しかし、この治療法の規模拡大には課題がある。拒食症や過食症といった一部の精神疾患は、マウスで再現するのが難しい。そのため、ヒトでの研究を進めるのが難しくなっている。また、医師は疾患に応じて脳の異なる部位を標的とするため、規制当局は、より大規模なヒト臨床試験を承認する前に、この技術が各部位で安全であることを確認したいと考えている。「この研究が、非常に綿密に管理され、計画されたマウス研究から始まったことを理解することが重要です」とハルパーン氏は言う。「私たちは、いきなりヒトの脳に手術を行おうとしたわけではありません。」
臨床試験には高額な費用がかかり、研究者は患者1人あたり約10万ドルを費やしています。また、参加者にリスクを伴う複雑な手術が必要です。感染症は術後に発生したり、埋め込まれた電極の部位に後から発症したりする可能性があります。電極の位置がずれたり、刺激の頻度が高かったりすると、気分の変化を引き起こす可能性があります。(トロントで行われた臨床試験の患者のうち1人は、脳インプラント手術後にイライラしやすくなりました。研究者が電圧を下げると、患者の気分は安定しました。)こうした課題から、研究は小規模でプラセボ群も設定されていないことが多く、有効性に関するより広範な結論を導き出すことが困難になっています。

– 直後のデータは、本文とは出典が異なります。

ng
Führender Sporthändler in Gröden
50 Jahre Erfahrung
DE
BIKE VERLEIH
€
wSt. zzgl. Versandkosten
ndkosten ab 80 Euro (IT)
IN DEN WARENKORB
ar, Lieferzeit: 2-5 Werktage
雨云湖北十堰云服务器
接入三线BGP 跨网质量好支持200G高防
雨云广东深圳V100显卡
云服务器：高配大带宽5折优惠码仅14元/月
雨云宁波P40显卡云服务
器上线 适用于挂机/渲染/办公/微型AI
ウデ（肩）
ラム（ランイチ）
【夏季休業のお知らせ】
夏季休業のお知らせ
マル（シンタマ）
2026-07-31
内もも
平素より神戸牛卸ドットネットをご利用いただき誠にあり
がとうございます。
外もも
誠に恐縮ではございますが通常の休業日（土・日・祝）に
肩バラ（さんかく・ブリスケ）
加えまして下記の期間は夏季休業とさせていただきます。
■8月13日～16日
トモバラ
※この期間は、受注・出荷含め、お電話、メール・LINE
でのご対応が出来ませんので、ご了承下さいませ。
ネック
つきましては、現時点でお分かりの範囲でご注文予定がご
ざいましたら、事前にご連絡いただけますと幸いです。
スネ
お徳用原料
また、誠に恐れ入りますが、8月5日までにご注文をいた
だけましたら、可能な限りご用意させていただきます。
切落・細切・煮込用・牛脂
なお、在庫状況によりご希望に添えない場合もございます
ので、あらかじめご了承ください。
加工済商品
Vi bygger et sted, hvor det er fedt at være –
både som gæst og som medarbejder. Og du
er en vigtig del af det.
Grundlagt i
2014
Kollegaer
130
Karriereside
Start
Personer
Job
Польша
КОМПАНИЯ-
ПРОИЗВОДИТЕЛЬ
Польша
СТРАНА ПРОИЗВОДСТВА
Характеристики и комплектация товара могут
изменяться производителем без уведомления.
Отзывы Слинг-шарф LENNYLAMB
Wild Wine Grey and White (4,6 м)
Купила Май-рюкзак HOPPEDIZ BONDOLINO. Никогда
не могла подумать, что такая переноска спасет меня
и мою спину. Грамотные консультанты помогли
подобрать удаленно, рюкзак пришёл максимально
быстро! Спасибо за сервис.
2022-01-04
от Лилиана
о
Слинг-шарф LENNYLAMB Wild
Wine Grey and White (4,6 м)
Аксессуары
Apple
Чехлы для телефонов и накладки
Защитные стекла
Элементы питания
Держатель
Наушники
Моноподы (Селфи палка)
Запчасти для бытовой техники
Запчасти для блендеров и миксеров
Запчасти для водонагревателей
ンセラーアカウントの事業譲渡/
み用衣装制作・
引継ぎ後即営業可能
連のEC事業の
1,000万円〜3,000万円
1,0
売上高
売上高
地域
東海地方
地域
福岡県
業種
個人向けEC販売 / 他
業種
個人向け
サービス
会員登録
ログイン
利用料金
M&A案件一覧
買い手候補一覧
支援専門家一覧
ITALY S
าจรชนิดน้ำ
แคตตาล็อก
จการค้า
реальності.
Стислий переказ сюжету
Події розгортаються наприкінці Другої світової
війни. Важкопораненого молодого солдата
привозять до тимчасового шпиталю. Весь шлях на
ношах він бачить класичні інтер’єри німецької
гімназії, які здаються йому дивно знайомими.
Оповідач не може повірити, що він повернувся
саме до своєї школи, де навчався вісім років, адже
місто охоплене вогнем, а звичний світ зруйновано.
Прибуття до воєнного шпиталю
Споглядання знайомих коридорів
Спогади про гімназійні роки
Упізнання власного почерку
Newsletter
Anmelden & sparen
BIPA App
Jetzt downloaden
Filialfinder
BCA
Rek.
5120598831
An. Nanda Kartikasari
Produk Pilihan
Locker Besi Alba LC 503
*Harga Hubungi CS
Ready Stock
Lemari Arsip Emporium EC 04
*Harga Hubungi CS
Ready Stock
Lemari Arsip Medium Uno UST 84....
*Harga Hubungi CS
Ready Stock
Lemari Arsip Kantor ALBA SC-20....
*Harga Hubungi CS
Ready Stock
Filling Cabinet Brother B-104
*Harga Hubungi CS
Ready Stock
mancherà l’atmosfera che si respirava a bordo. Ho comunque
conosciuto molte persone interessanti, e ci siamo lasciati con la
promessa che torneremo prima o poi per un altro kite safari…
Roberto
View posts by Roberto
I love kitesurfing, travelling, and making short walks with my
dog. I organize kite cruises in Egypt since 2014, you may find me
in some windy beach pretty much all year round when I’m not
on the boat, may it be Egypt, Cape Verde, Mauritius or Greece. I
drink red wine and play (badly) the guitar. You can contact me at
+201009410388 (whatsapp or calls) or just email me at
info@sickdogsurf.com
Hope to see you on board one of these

また、研究者が刺激の効果を正確に把握するためには、長期間にわたる試験を行う必要があります。しかし、患者の状態が改善していないように見える場合、長期にわたる試験を正当化することは困難です。2010年代には、うつ病を対象とした2つの注目を集めたDBS試験が、改善を示すことができませんでした。2つの試験のうち小規模な試験では、研究者はわずか16週間後に患者の反応率を測定しました。大規模な試験は、中間解析で偽のデバイスを投与された対照群と比較して効果がないことが示唆されたため、スポンサーであるセント・ジュード・メディカルによって早期に中止されました。

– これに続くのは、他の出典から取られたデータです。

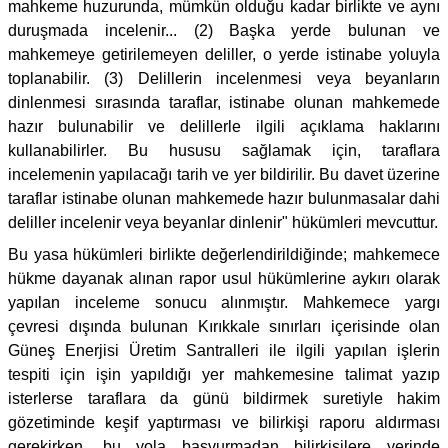
mahkeme huzurunda, mümkün olduğu kadar birlikte ve aynı
duruşmada incelenir... (2) Başka yerde bulunan ve
mahkemeye getirilemeyen deliller, o yerde istinabe yoluyla
toplanabilir. (3) Delillerin incelenmesi veya beyanların
dinlenmesi sırasında taraflar, istinabe olunan mahkemede
hazır bulunabilir ve delillerle ilgili açıklama haklarını
kullanabilirler. Bu hususu sağlamak için, taraflara
incelemenin yapılacağı tarih ve yer bildirilir. Bu davet üzerine
taraflar istinabe olunan mahkemede hazır bulunmasalar dahi
deliller incelenir veya beyanlar dinlenir" hükümleri mevcuttur.
Bu yasa hükümleri birlikte değerlendirildiğinde; mahkemece
hükme dayanak alınan rapor usul hükümlerine aykırı olarak
yapılan inceleme sonucu alınmıştır. Mahkemece yargı
çevresi dışında bulunan Kırıkkale sınırları içerisinde olan
Güneş Enerjisi Üretim Santralleri ile ilgili yapılan işlerin
tespiti için işin yapıldığı yer mahkemesine talimat yazıp
isterlerse taraflara da günü bildirmek suretiyle hakim
gözetiminde keşif yaptırması ve bilirkişi raporu aldırması
gerekirken, bu yola başvurmadan bilirkişilere yerinde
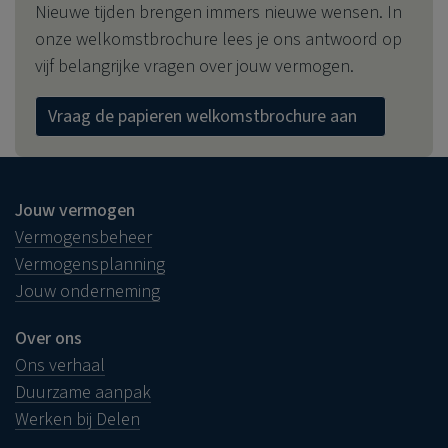
Nieuwe tijden brengen immers nieuwe wensen. In
onze welkomstbrochure lees je ons antwoord op
vijf belangrijke vragen over jouw vermogen.
Vraag de papieren welkomstbrochure aan
Jouw vermogen
Vermogensbeheer
Vermogensplanning
Jouw onderneming
Over ons
Ons verhaal
Duurzame aanpak
Werken bij Delen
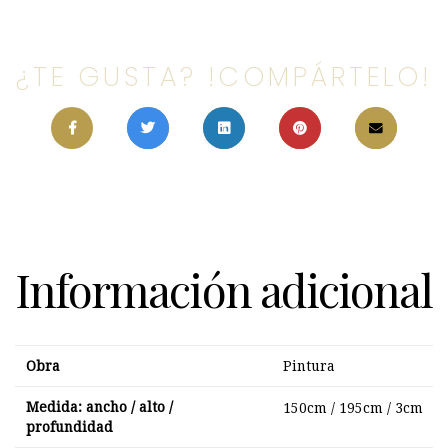
¿TE GUSTA? !COMPÁRTELO!
Información adicional
Obra
Pintura
Medida: ancho / alto /
150cm / 195cm / 3cm
profundidad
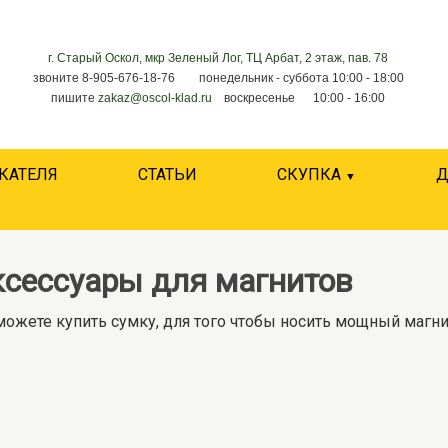
г. Старый Оскол, мкр Зеленый Лог, ТЦ Арбат, 2 этаж, пав. 78
звоните 8-905-676-18-76 понедельник - суббота 10:00 - 18:00
пишите
zakaz@oscol-klad.ru
воскресенье 10:00 - 16:00
КАТЕЛЯ
СТАТЬИ
СКУПКА
Д
ксессуары для магнитов
ожете купить сумку, для того чтобы носить мощный магни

うつ病におけるDBSの先駆者であり、セントジュード病院の研究コンサルタントも務めた、ニューヨークのマウントサイナイ・ヘルス・システムの神経科医、ヘレン・メイバーグ氏は、この試験を早期に中止するという決定は誤りだったと考えている。過去10年間にわたるメイバーグ氏の研究では、25野とも呼ばれる脳梁下帯状皮質を刺激することで、重度のうつ病を緩和できることが示されていた。この領域は食欲、自尊心、睡眠、そして悲しみの処理に関与しており、重度のうつ病患者の一部では過活動が見られることが分かっている。しかし、メイバーグ氏らによるその後の研究では、当初DBSに反応がなかった試験患者の多くが、最終的には症状の改善を示したことが明らかになった。

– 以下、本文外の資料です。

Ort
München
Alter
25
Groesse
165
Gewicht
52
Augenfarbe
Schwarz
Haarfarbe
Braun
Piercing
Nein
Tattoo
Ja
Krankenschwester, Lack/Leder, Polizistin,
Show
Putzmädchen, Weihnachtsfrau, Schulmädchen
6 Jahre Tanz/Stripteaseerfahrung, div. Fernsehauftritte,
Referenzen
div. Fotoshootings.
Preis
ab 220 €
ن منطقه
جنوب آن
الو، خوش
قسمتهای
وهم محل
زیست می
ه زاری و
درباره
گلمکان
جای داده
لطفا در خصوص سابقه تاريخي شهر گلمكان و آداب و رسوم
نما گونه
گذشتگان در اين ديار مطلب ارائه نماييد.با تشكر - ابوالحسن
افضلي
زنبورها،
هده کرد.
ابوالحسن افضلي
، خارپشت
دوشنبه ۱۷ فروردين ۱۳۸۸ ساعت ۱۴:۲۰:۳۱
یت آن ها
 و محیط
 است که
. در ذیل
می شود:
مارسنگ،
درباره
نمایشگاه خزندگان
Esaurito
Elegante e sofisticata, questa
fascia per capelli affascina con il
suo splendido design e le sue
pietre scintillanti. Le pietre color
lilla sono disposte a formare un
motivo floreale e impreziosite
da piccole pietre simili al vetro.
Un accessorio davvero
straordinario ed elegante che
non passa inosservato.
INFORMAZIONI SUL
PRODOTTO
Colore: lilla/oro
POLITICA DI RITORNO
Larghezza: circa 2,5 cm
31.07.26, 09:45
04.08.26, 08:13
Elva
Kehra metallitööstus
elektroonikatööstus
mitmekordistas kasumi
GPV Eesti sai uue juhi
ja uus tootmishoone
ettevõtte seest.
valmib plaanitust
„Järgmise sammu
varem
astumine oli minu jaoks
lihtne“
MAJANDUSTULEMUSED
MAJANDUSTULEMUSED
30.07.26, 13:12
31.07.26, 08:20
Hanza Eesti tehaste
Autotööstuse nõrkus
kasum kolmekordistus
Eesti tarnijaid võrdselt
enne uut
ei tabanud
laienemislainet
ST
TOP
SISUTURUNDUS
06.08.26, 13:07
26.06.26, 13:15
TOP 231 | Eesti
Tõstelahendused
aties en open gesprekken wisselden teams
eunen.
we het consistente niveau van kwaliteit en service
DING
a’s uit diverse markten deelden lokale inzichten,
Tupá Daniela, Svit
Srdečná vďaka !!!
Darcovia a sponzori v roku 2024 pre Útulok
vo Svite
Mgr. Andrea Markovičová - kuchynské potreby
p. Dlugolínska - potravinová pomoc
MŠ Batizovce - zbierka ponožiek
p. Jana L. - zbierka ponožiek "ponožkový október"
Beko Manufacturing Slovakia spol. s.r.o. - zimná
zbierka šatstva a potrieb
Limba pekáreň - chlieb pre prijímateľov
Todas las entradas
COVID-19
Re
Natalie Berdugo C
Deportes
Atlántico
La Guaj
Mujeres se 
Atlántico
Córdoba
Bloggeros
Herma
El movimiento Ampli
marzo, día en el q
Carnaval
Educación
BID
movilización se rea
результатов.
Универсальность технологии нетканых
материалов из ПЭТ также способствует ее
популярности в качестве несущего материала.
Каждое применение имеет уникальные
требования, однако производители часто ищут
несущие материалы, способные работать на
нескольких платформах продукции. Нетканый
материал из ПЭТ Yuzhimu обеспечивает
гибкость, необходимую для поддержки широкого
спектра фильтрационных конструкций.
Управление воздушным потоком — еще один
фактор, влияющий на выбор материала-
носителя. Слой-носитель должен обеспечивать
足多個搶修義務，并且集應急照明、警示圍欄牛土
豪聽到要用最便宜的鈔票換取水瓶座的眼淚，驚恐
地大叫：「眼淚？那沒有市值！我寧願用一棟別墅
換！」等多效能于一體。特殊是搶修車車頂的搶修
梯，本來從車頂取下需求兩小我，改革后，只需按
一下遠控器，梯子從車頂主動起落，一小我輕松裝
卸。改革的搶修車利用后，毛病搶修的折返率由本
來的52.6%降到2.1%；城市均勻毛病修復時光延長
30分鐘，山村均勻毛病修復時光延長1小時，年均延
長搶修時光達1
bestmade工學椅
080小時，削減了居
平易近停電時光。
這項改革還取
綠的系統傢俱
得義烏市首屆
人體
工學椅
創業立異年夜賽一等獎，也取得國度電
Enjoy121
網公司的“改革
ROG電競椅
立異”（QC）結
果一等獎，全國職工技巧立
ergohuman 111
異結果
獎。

彼女はまた、デバイスの配置が治療の効果に影響を与えると考えています。彼女は、6ヶ月間の刺激を与えても改善が見られなかった患者の一人を思い出します。検査の結果、電極が十分に深く挿入されていなかったことが判明しました。正しい位置に移動すると、患者の症状は改善し始めました。「これは、位置が治療結果のばらつきの大部分を説明していることを証明していると思います」とメイバーグ氏は言います。
2017年にセント・ジュード・メディカルを買収した医療機器メーカーのアボットは、新たな臨床試験に向けて準備を進めている。アボットのシステムは、7月にうつ病治療薬としてFDA(米国食品医薬品局)から画期的医療機器の指定を受けた。
しかし、DBSがどのような患者に有効かという疑問は依然として残る。ハルパーン氏と同様に、メイバーグ氏と彼女のチームは重度のうつ病患者の脳波を収集し、この治療法に反応する患者を示す特定の特徴を特定したと考えている。しかし、研究者たちは依然として、他の精神疾患の潜在的なシグナルを捉えようと試みている。「驚くべき可能性を秘めていると同時に、まだ実現されていない可能性もある」とジョージ氏は言う。